Лилия, соскочив с кровати, тоже подошла к окну. Оживилась и набережная перед Вардоцом: горожане бежали смотреть на золотой чудо-корабль. Рагнер поцеловал Лилию в губы и стал одеваться.
И она молча оделась. Заговорила вновь, когда они стояли в кабинете, готовыми к выходу.
– Так это всё? Закончилось? Больше меня не любишь?

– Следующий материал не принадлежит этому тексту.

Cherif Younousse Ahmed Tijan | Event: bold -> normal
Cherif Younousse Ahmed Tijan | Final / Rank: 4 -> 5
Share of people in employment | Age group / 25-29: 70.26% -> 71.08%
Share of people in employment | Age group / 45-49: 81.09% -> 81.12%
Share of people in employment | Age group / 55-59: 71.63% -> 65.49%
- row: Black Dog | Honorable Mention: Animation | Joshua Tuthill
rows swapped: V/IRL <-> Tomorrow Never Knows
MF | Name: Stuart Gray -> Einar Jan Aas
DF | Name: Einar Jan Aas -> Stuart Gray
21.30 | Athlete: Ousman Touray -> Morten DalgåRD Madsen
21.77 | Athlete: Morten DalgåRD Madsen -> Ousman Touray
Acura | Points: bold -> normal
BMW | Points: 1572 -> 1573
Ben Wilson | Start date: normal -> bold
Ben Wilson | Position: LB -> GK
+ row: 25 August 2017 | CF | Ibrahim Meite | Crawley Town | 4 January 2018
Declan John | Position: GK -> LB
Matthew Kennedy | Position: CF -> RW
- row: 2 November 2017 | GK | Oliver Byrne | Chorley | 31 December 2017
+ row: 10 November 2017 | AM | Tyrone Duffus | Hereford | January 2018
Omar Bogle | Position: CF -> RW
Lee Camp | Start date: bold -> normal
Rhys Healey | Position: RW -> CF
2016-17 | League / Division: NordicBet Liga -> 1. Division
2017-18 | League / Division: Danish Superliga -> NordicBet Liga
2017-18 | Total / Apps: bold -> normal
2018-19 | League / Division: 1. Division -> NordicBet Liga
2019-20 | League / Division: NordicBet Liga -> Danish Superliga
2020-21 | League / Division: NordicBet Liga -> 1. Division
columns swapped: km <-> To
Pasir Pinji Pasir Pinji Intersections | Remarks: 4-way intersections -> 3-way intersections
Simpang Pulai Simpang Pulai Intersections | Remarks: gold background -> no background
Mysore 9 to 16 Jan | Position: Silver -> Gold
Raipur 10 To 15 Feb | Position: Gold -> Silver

– Лилия… Послушай… на сегодня для меня картина выглядит так: на одной чаше весов дама, которую я притащил сюда из-за трех морей, жил здесь с ней как с женой более пяти восьмид, она ждет моего наследника, и я ее люблю. На второй чаше весов – ты, которую я тоже люблю, но с тобой я всего девятнадцать дней, и ничего тебе не обещал, и никуда тебя не тащил. И я сейчас не могу ничего решить – только, когда вернусь уже в третьей триаде Любви. Пожалуйста, ни на что не надейся… ее чаша весов намного тяжелее твоей.
– А если я тоже уже жду твоего наследника? Ведь всё может быть!
– Свое чадо я признаю: сына рыцарем сделаю, а дочку замуж выгодно выдам.
– Ну хоть так… Хоть одно обещание у меня есть…
– Лилия, – обнял ее Рагнер. – Ты же моя прекрасная дама, путь и тайная, – нежно шептал он. – Я тебя обижать не позволю… Но… лучше тебе переехать из Ларгоса. В Брослос хочешь? Тебе же там нравилось, и в большом городе не сплетничают… А я там буду часто тебя навещать, я же теперь торгаш!
– Не знаю… – не улыбнулась она. – Поговорим, когда ты вернешься. Может, твое отсутствие и мою голову проветрит… и мы с братом уедем подальше от этих мест… и от тебя…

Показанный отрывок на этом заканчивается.